-- Supplied records follows --

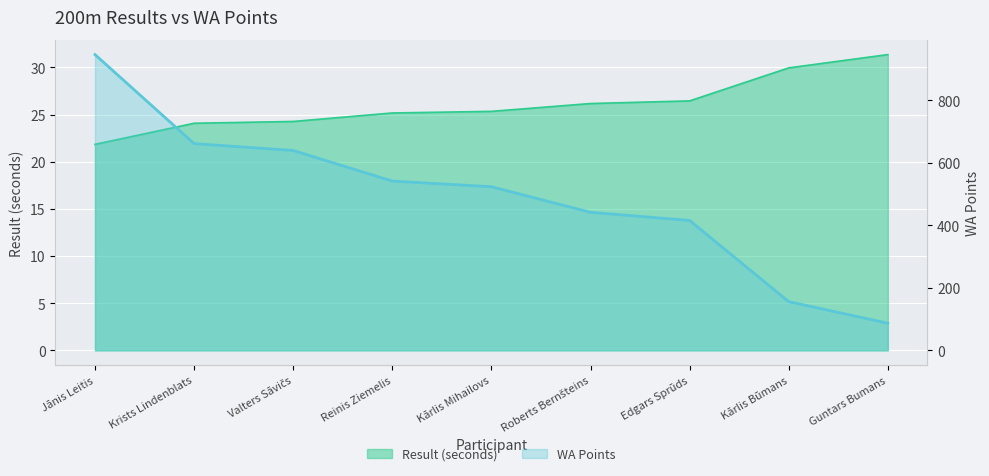

Where does the Result (seconds) series first go above 25?

Reinis Ziemelis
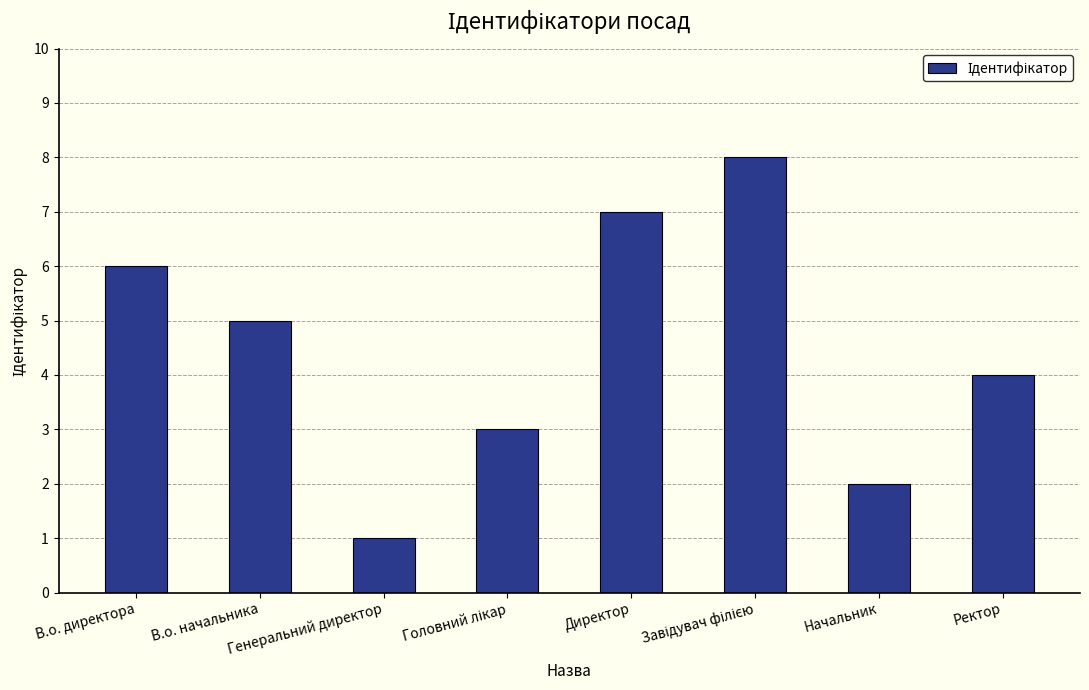

Between Ректор and Директор, which is larger?

Директор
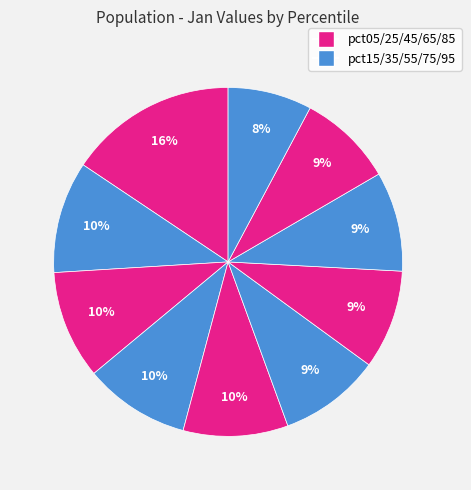

How many slices are in this pie chart?

10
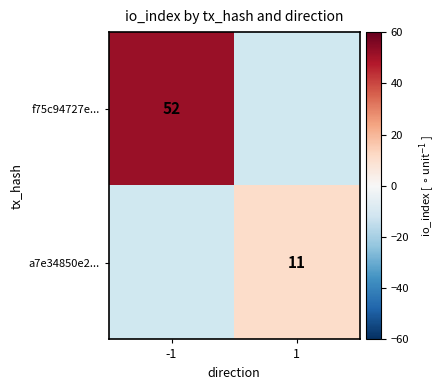

The f75c94727e... series shows 19 at -1. True or false?

False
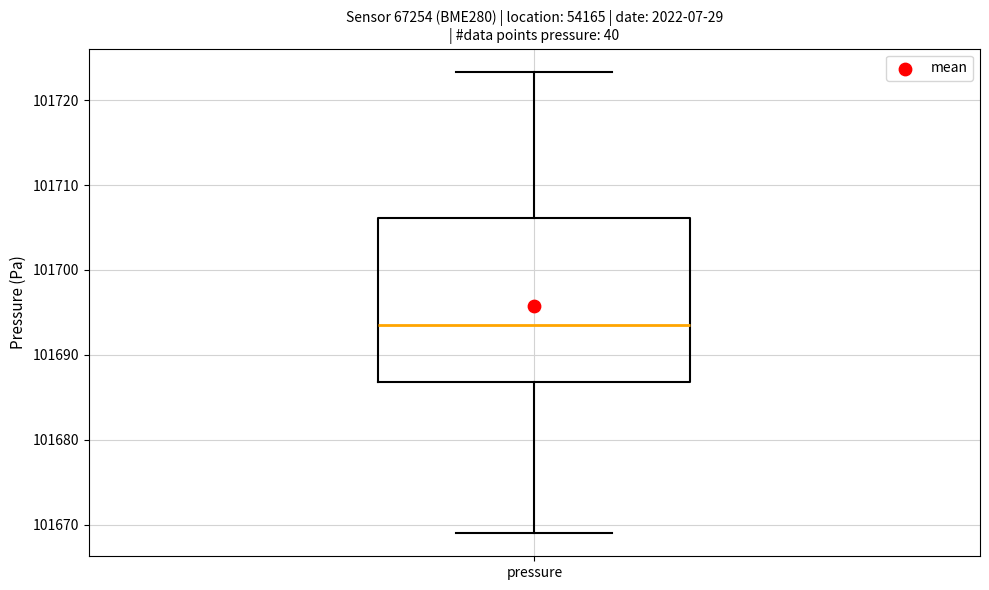

Read this box plot against the y-axis: the position of the median line, the range covered by the box, and the ends of both whiskers. The values are not printed on the chart, so give them approximately, as read against the axis.

median 101693, box 101687 to 101706, whiskers 101669 to 101723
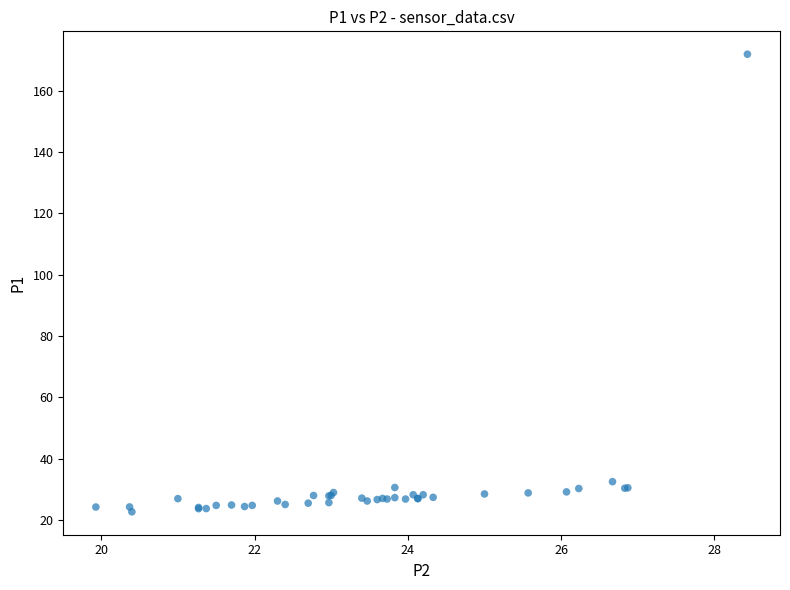

What Y value in the scatter plot is closest to 97?

32.5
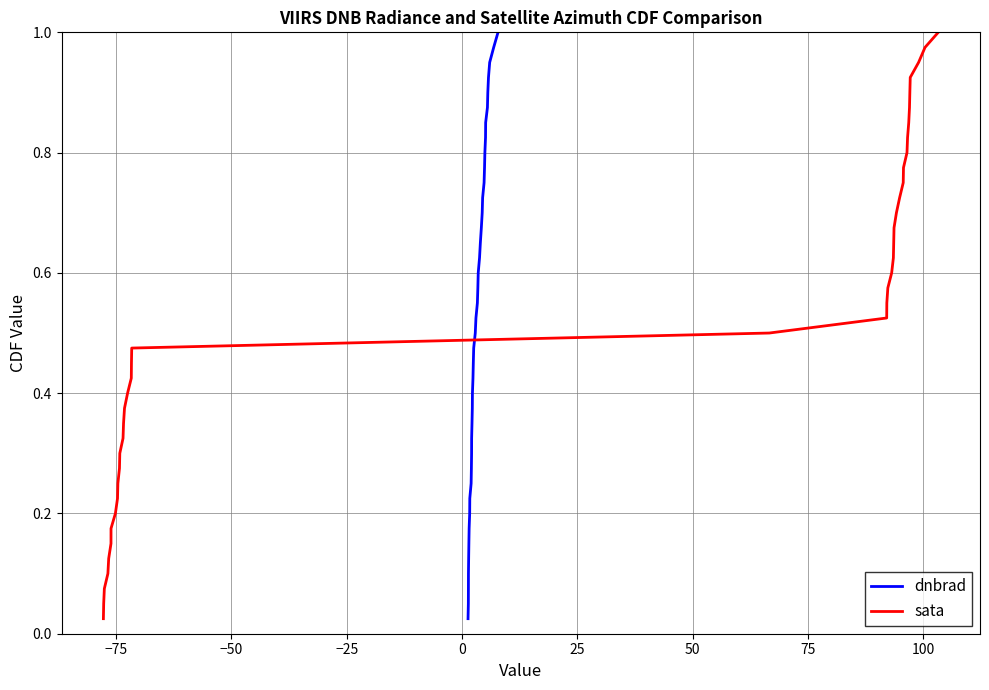

Reading left to right, transcribe all the data shown in this chart.

dnbrad: 0.0	0.1	0.1	0.1	0.1	0.1	0.2	0.2	0.2	0.2	0.3	0.3	0.3	0.3	0.4	0.4	0.4	0.5	0.5	0.5	0.5	0.6	0.6	0.6	0.6	0.7	0.7	0.7	0.7	0.8	0.8	0.8	0.8	0.8	0.9	0.9	0.9	0.9	1.0	1.0
sata: 0.0	0.1	0.1	0.1	0.1	0.1	0.2	0.2	0.2	0.2	0.3	0.3	0.3	0.3	0.4	0.4	0.4	0.5	0.5	0.5	0.5	0.6	0.6	0.6	0.6	0.7	0.7	0.7	0.7	0.8	0.8	0.8	0.8	0.8	0.9	0.9	0.9	0.9	1.0	1.0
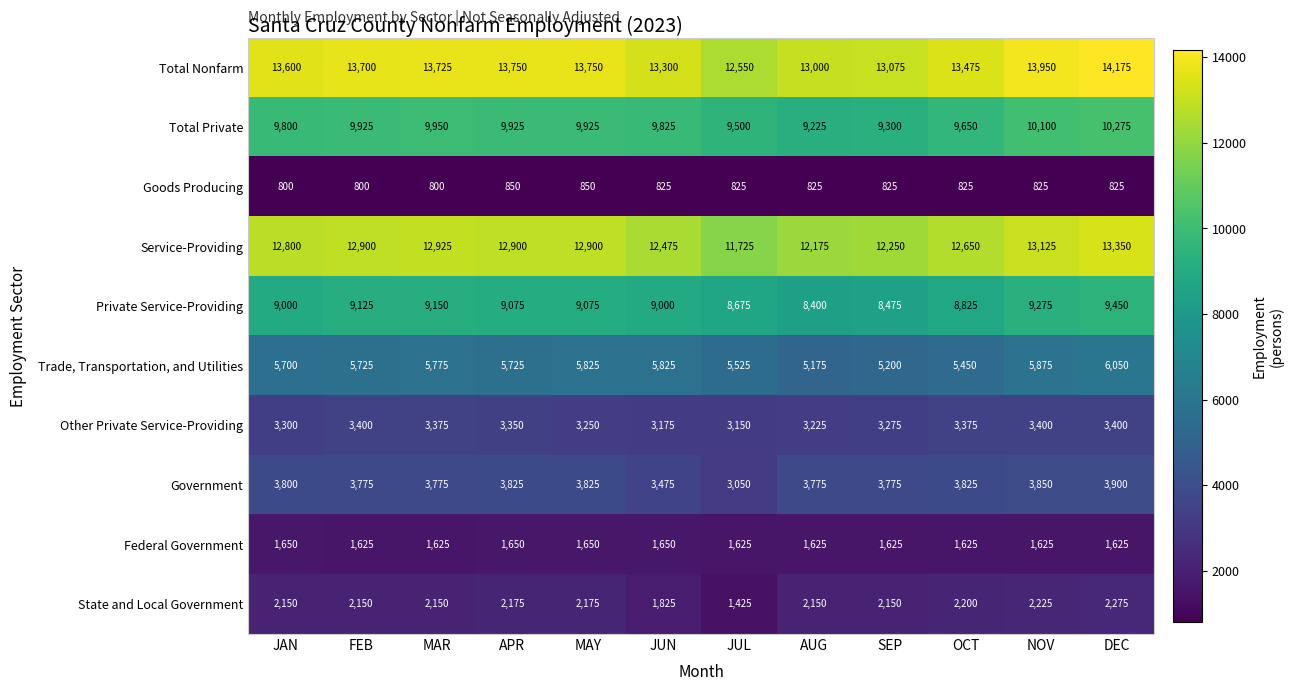

What is the greatest value displayed?

14175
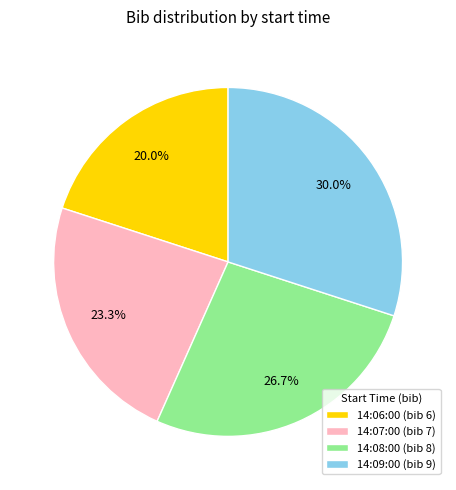

How many segments does this pie chart have?

4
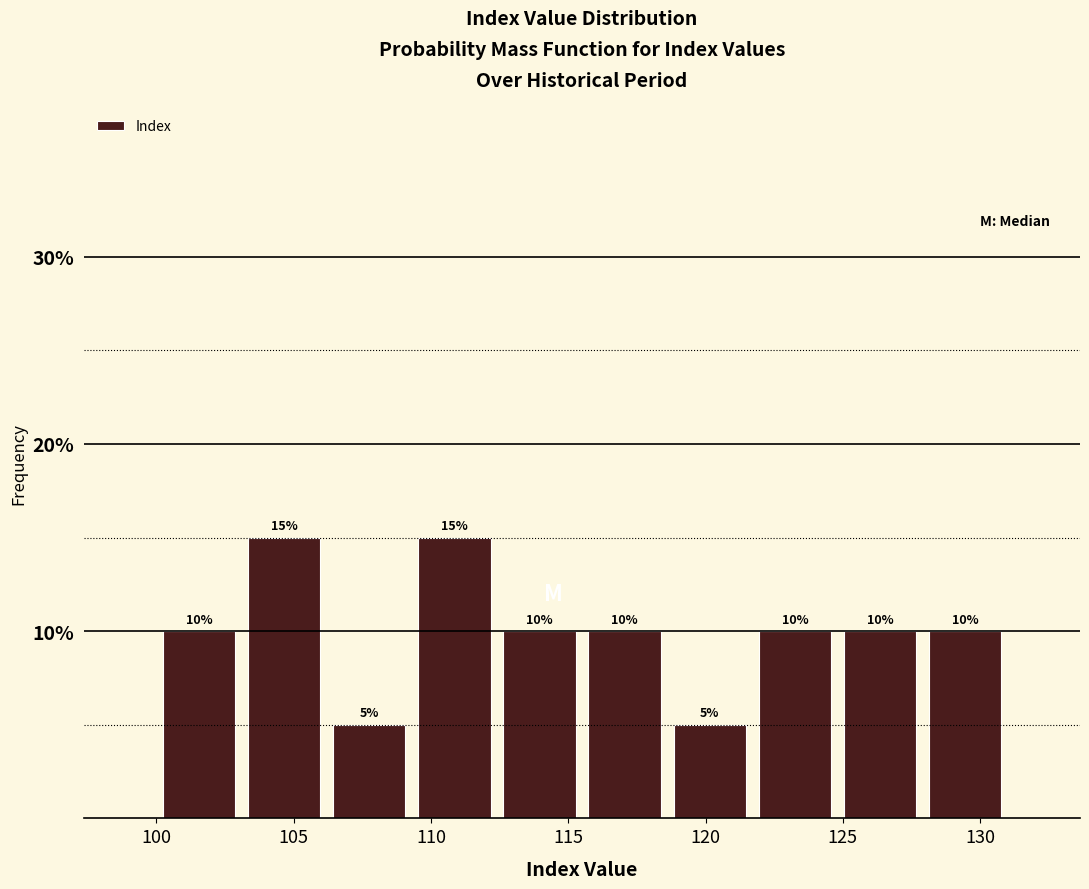

Reading left to right, list every bar in this chart as the range it spans on the x-axis followed by its height. The bar edges are not printed on the chart, so give them approximately, as read against the axis.

100.0 to 103.0: 10
103.0 to 106.0: 15
106.0 to 109.5: 5
109.5 to 112.5: 15
112.5 to 115.5: 10
115.5 to 118.5: 10
118.5 to 121.5: 5
121.5 to 125.0: 10
125.0 to 128.0: 10
128.0 to 131.0: 10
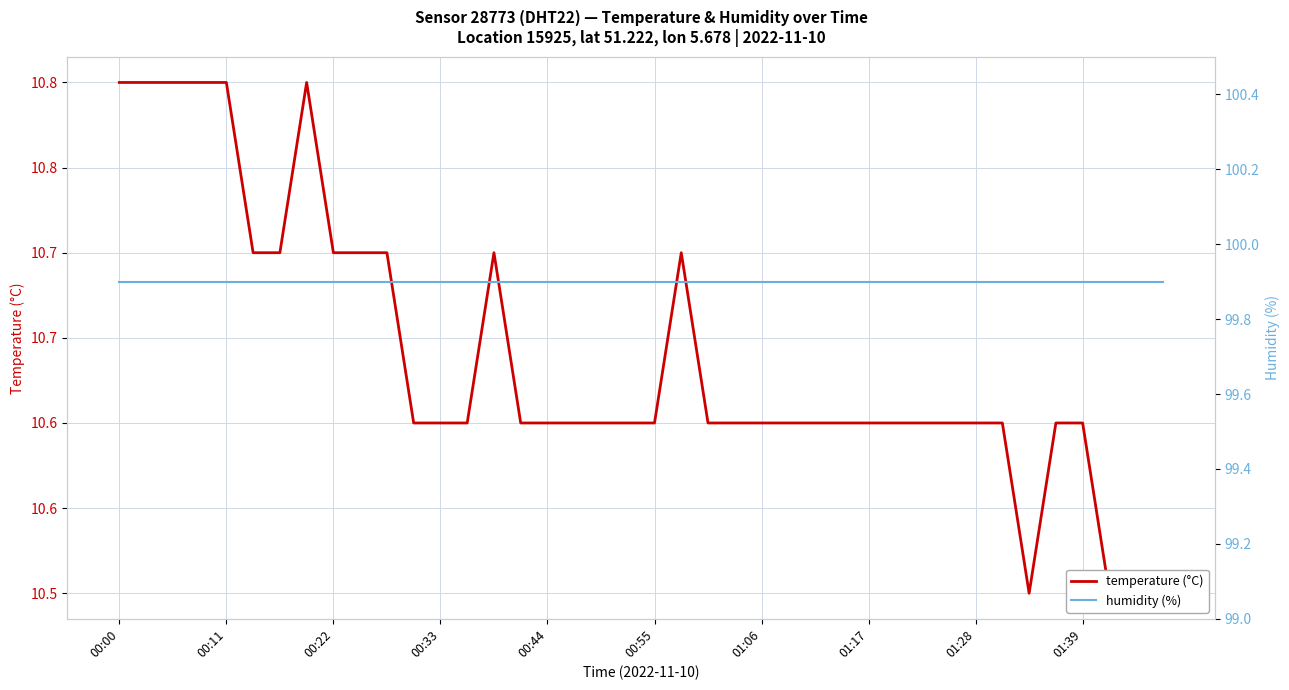

True or false: humidity (%) and temperature (°C) cross at least once.

False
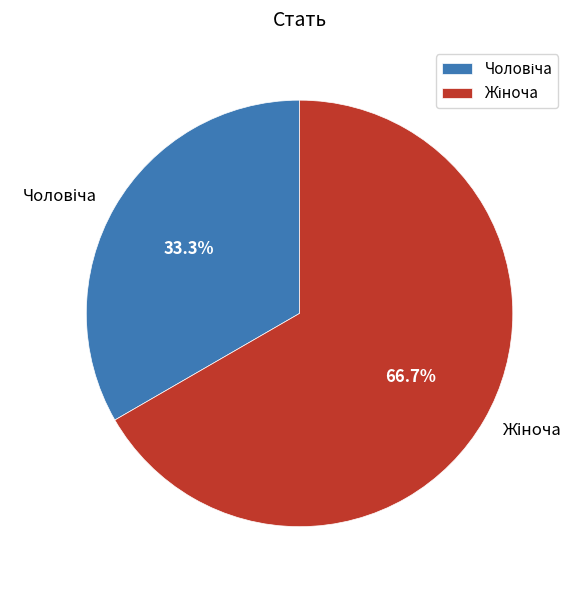

To the nearest percent, what is the average slice percentage?

50%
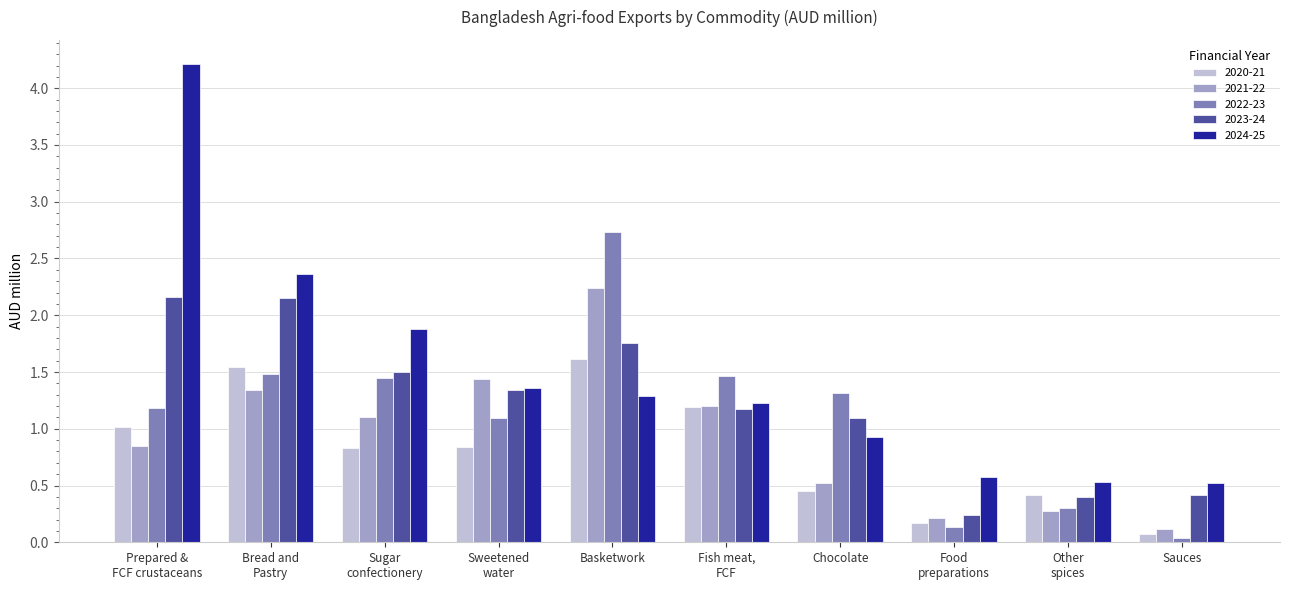

Rank the series by their average value, from highest to lowest.

2024-25, 2023-24, 2022-23, 2021-22, 2020-21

-- Supplied records concluded --

Try it: Duplicate all of the material above line for line, leaving out the pictures.

Output of the exercise:
Where does the Result (seconds) series first go above 25?

Reinis Ziemelis

Between Ректор and Директор, which is larger?

Директор

How many slices are in this pie chart?

10

The f75c94727e... series shows 19 at -1. True or false?

False

Read this box plot against the y-axis: the position of the median line, the range covered by the box, and the ends of both whiskers. The values are not printed on the chart, so give them approximately, as read against the axis.

median 101693, box 101687 to 101706, whiskers 101669 to 101723

What Y value in the scatter plot is closest to 97?

32.5

Reading left to right, transcribe all the data shown in this chart.

dnbrad: 0.0	0.1	0.1	0.1	0.1	0.1	0.2	0.2	0.2	0.2	0.3	0.3	0.3	0.3	0.4	0.4	0.4	0.5	0.5	0.5	0.5	0.6	0.6	0.6	0.6	0.7	0.7	0.7	0.7	0.8	0.8	0.8	0.8	0.8	0.9	0.9	0.9	0.9	1.0	1.0
sata: 0.0	0.1	0.1	0.1	0.1	0.1	0.2	0.2	0.2	0.2	0.3	0.3	0.3	0.3	0.4	0.4	0.4	0.5	0.5	0.5	0.5	0.6	0.6	0.6	0.6	0.7	0.7	0.7	0.7	0.8	0.8	0.8	0.8	0.8	0.9	0.9	0.9	0.9	1.0	1.0

What is the greatest value displayed?

14175

How many segments does this pie chart have?

4

Reading left to right, list every bar in this chart as the range it spans on the x-axis followed by its height. The bar edges are not printed on the chart, so give them approximately, as read against the axis.

100.0 to 103.0: 10
103.0 to 106.0: 15
106.0 to 109.5: 5
109.5 to 112.5: 15
112.5 to 115.5: 10
115.5 to 118.5: 10
118.5 to 121.5: 5
121.5 to 125.0: 10
125.0 to 128.0: 10
128.0 to 131.0: 10

True or false: humidity (%) and temperature (°C) cross at least once.

False

To the nearest percent, what is the average slice percentage?

50%

Rank the series by their average value, from highest to lowest.

2024-25, 2023-24, 2022-23, 2021-22, 2020-21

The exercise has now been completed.